Cluster-wide (NOT shardable):

Endpoint	Reason
`GET /api/executions` (list)	cluster-wide query
`GET/POST /api/catalog/*`	global playbook catalog
`POST/GET /api/credentials/*`	global credential store
`POST/GET /api/keychain/{catalog_id}/*`	keyed by `catalog_id`, not `execution_id`
`POST /api/worker/pool/{register,deregister,heartbeat}`	worker pools are global
`GET /api/worker/pools`	cluster-wide read
`GET /api/internal/outbox/pending-count`	cluster-wide count (KEDA scaler trigger)

DB table inventory

Shardable by execution_id:

noetl.event — append-only event log
noetl.command — command queue
noetl.execution — execution records
noetl.outbox — transactional outbox
noetl.variables — ephemeral step-scoped cache

Cluster-wide:

noetl.catalog — playbook catalog
noetl.credential — credential store
noetl.keychain — keychain entries
noetl.runtime — worker pool registration/heartbeat

Three open design questions

Gateway-aware vs server-aware shard routing. Either the ingress (gateway / load balancer) inspects execution_id and routes to the owning shard, or any server replica accepts any request and proxies internally. Trade-off: gateway-aware is one network hop and centralizes the routing logic; server-aware is more resilient but adds inter-shard mTLS + an N-hop worst case. Lean recommendation: gateway-aware for Phase F (simpler); server-aware as a Phase G optimization if gateway becomes a bottleneck.
Modulo on full snowflake vs timestamp / machine_id. The snowflake i64 layout is [timestamp: 41][machine_id: 10][sequence: 12]. hash(execution_id) % N (full 64-bit) distributes evenly; timestamp % N creates time-based hotspots (all playbooks started in the same second hit one shard); machine_id % N clusters by generating machine. Decision: full i64 modulo. Cheap and even.
Catalog / credential / keychain sync strategy. These must be consistent across shards. Options: (a) shared single-master Postgres (simple; write bottleneck on heavy catalog churn); (b) multi-master with conflict resolution (risky); (c) read-only replicas per shard from a single master (highest ops cost, cleanest separation). Lean recommendation: (a) single-master for Phase F; revisit (c) as Phase G if replication lag becomes the limiting factor.

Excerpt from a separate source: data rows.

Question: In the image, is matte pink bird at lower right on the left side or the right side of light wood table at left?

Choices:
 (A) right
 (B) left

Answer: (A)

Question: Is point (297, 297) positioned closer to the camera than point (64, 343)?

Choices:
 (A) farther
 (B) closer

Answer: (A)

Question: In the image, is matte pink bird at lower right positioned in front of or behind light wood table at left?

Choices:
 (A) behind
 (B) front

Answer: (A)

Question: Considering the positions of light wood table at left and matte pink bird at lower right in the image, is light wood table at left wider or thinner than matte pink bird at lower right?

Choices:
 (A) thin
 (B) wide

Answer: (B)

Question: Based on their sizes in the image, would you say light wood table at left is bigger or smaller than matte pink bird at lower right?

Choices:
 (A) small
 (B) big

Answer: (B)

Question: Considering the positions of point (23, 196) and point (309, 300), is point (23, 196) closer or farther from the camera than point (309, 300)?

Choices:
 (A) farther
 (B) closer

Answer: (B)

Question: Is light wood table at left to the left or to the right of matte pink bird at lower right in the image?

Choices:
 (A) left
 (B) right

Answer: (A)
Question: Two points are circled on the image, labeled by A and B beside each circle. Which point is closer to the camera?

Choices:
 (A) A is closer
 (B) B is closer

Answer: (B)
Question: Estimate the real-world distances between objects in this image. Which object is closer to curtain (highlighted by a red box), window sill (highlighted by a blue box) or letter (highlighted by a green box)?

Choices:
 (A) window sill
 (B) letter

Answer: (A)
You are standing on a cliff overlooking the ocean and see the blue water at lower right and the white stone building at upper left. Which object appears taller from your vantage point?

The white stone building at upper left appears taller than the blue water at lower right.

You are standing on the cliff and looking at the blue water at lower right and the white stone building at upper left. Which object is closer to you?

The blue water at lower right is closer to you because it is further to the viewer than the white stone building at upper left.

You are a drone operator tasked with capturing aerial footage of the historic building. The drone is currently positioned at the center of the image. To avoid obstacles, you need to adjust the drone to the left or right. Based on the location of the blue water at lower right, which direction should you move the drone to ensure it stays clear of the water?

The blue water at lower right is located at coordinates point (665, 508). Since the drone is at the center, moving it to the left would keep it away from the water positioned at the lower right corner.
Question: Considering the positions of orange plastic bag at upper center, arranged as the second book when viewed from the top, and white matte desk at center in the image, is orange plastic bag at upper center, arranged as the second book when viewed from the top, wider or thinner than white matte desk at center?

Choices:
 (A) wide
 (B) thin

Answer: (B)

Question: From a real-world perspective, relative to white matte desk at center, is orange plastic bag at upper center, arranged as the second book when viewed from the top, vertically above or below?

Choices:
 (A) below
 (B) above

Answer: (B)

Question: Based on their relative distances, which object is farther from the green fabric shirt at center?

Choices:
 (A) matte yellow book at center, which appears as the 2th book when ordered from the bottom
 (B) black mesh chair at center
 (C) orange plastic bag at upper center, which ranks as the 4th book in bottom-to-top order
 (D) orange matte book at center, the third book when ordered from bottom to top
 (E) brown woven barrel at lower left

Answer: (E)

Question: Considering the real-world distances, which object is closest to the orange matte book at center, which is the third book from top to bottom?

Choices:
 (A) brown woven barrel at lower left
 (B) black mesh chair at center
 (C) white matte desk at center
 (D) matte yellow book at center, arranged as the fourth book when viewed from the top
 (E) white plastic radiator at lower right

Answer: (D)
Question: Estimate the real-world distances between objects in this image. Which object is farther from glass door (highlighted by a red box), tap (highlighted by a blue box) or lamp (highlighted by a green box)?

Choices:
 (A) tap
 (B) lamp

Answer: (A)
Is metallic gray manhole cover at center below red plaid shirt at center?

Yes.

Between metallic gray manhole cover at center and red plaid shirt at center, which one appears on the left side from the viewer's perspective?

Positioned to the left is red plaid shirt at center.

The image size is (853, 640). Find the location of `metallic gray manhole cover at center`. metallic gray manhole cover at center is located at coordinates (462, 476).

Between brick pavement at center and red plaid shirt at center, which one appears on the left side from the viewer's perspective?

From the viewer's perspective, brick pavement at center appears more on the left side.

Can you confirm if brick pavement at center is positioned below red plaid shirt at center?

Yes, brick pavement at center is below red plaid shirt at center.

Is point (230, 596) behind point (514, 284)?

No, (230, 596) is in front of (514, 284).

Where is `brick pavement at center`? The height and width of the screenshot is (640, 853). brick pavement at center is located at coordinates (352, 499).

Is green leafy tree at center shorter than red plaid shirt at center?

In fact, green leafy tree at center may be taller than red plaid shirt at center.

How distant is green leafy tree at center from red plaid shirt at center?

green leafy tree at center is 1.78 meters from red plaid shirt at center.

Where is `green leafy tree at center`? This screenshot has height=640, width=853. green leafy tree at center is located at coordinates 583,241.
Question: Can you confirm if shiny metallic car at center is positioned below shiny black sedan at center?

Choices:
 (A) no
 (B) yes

Proposed Phase F decomposition (5 rounds, Phase D shape)

Round	Scope	Output
R1	Sharding design doc + endpoint inventory codification	Sub-issue with the design call (gateway-aware, full-i64 modulo, single-master cluster-wide tables) and the 40+ endpoint inventory tagged shardable / metashard. ADR added to noetl.dev/docs.
R2	Server-side `shard_id()` helper + (optional) `route_to_shard()` proxy	New `repos/server/src/state.rs` helpers; HTTP proxy fallback for mis-routed requests (gives a safety net while gateway routing rolls out).
R3	Gateway-side dispatch + load balancer config	Wire ingress (Kong / nginx / Cloud LB) to extract `execution_id` and route by consistent hashing. Replicate the shard assignment in LB config or a small plugin.
R4	DB sharding + per-shard schema migration	Partition `event` / `command` / `execution` / `outbox` / `variables` by `execution_id` via Citus or per-shard separate schemas. Replicate `catalog` / `credential` / `keychain` / `runtime` (or keep on shared read-only path). Schema migration dry-run on kind first.
R5	Cutover + validation	Spin up N=2 shard replicas in kind, run the Phase D e2e harness across shards, confirm execution affinity (all events for one execution hit one shard), then prod canary + traffic split.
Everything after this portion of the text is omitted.